Items listed in a dataset:
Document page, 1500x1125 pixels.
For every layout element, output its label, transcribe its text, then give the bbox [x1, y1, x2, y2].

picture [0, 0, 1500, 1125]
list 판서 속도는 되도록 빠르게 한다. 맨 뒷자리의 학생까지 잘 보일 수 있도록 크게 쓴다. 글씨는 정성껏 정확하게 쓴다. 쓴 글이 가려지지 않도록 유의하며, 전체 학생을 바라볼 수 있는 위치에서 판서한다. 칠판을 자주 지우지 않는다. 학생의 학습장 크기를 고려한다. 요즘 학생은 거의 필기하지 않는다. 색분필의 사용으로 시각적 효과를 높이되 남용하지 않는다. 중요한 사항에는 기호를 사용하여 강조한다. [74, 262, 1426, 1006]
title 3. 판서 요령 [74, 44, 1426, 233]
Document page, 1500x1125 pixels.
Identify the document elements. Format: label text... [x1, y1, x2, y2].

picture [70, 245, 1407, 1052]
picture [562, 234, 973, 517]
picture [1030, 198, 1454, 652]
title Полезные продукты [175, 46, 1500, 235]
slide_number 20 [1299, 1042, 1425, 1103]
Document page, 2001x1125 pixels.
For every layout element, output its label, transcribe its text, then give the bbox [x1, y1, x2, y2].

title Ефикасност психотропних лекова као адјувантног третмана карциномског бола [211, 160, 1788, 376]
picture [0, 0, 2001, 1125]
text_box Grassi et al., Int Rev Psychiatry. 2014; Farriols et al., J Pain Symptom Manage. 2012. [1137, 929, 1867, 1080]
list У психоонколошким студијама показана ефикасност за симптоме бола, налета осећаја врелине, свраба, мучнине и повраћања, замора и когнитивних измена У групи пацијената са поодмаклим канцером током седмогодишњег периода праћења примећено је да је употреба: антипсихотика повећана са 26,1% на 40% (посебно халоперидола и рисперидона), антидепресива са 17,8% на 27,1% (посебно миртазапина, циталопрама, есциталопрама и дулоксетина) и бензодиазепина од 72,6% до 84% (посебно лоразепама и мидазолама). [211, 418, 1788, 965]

_Request_: What needs duplicating is the run of lines from the one containing "Document page, 2001x1125 pixels." through the last line of the entries above, exact and complete.

_Answer to the exercise_:
Document page, 2001x1125 pixels.
For every layout element, output its label, transcribe its text, then give the bbox [x1, y1, x2, y2].

title Ефикасност психотропних лекова као адјувантног третмана карциномског бола [211, 160, 1788, 376]
picture [0, 0, 2001, 1125]
text_box Grassi et al., Int Rev Psychiatry. 2014; Farriols et al., J Pain Symptom Manage. 2012. [1137, 929, 1867, 1080]
list У психоонколошким студијама показана ефикасност за симптоме бола, налета осећаја врелине, свраба, мучнине и повраћања, замора и когнитивних измена У групи пацијената са поодмаклим канцером током седмогодишњег периода праћења примећено је да је употреба: антипсихотика повећана са 26,1% на 40% (посебно халоперидола и рисперидона), антидепресива са 17,8% на 27,1% (посебно миртазапина, циталопрама, есциталопрама и дулоксетина) и бензодиазепина од 72,6% до 84% (посебно лоразепама и мидазолама). [211, 418, 1788, 965]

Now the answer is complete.